Hello all, I'm a local Spring developer in Oregon, and mostly I develop web modules using Spring 3 MVC technology. I own a few Spring 2.5 and 3 books for myself including this book, and I read those books with Spring 3 reference documentation on SpringSource.org as I needed. For my general review, Spring in Action 3rd edition is filled with fine-grained Spring 3 technologies so far, but for some parts it needs more information.
First three chapters are very well done for building Spring 3 basic skills including Spring 3 bean management and Spring bean XML configuration. Based on Spring 3, we know there are quite a few changes; obviously some changes are bigger than the older versions. This book explains very well for Spring 3 configuration using a few unique annotation-based Spring beans. For example, we can do auto-wired bean injection directly through the java classes using @Autowired or @Inject annotation without re-configuring XML codes. We can also use auto configuration scanning feature using <context:component-scan> without repeatedly writing bean configuration over-and-over again; Craig explains them very well with some easy example codes. I like his example codes with funny names like knight, king, jelly beans, pizza, and so on; those names sometimes make me hungry. Hmm... :)
Chapter 4 (Aspect-oriented Spring) has a few good examples and explains very well for fundamental concept of AOP, but it needs more information. For example, AOP proxy and its interceptor XML configuration are very useful when you inject Spring beans into the other beans between two different scopes (singleton and session). "BeanNameAutoProxyCreator" is also useful class for interrupting other beans based on bean names; for our development, me and my other co-workers love to use this method because some beans are still working on progress, and I don't want other developers to use my beans until I finish my job; so I can put my sign "DO NOT TOUCH!" on my lovely beans. :) Comparing process performance between CGLib and JDK Proxy(default AOP engine on Spring) might be also useful if you're concerning about AOP engine performance. I hope Craig puts more about Spring AOP on those methods in his book. Generally, this chapter has well-balanced AOP information between Spring AOP and AspectJ.
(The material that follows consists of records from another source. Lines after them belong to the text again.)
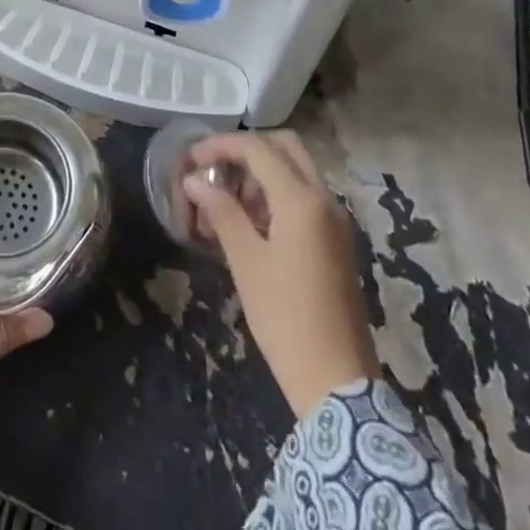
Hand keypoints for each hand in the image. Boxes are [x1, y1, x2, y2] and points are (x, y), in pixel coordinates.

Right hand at [184, 130, 378, 419]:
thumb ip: (221, 212)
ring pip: (297, 171)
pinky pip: (306, 197)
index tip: (192, 160)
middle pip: (285, 147)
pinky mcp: (338, 242)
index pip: (258, 149)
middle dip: (247, 150)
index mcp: (302, 201)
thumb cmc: (285, 318)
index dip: (221, 146)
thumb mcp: (246, 262)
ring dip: (262, 173)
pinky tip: (251, 223)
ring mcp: (336, 221)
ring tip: (226, 201)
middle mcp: (325, 200)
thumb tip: (194, 180)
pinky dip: (277, 194)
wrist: (338, 384)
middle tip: (215, 169)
Chapter 5,6 need more work. I was a bit frustrated by lack of information on the Spring JDBC template usage. On the chapter 5, Craig explains very well for Spring JDBC templates, but it needs more information. For example, there is no information about SimpleJdbcInsert, handling CLOB and BLOB (good for handling binary objects and files). Some methods on the example code don't even have explanation at all. Specifically, the sample method on page 129, where is the "queryForIdentity()"?; I went MANNING publisher website and download the example source code, and I finally figured out what this method means and how this method works. There is also better way to do the Jdbc Insertion. Crag needs to write more information about SimpleJdbcInsert method; basically it is using keyholding mechanism for auto-generated insertion ID and return it back when Jdbc inserts data into table. Data insertion using "executeAndReturnKey()" is a lot safer than using general insertion method for data transaction integrity. For Spring transaction, I hope there are both traditional using transactionproxyfactorybean with transaction advice and the Spring 3 annotation based transaction examples.
Chapter 7 Spring MVC needs more work. Crag did good job for Annotation-based bean and its XML configuration part, there are a few important information are missing! These are HandlerInterceptor (mvc: xmlns interceptor), Spring Message Taglib (traditional way of displaying messages than annotation-based form validation), and i18n(Internationalization). Applying Spring AOP for MVC controller and service components are very useful for web server security and the service delivery without modifying existing source code; a few good examples are keyword-filtering, secure loggings, and selecting processors depending on which URL with which queries passed to your MVC controller and service components. This book must explain how to use those handlers (pre and post handlers for MVC controllers). Internationalization using "SessionLocaleResolver" and "ReloadableResourceBundleMessageSource" is also important; you can put all the i18n messages using UTF-8 (DO NOT put BOM!) encording; then Spring "LocaleChangeInterceptor" will trigger the message display depending on your language preference.
Even with a few complains, Spring in Action 3rd is another well-written book for Spring 3. Crag mostly did great job on this book; I cannot believe that he wrote this book by himself! "Craig , you rock!" However, I recommend either FIY(Find It Yourself) on Spring reference documentation and Spring forums if this book is not enough for you. Thank you for reading my review.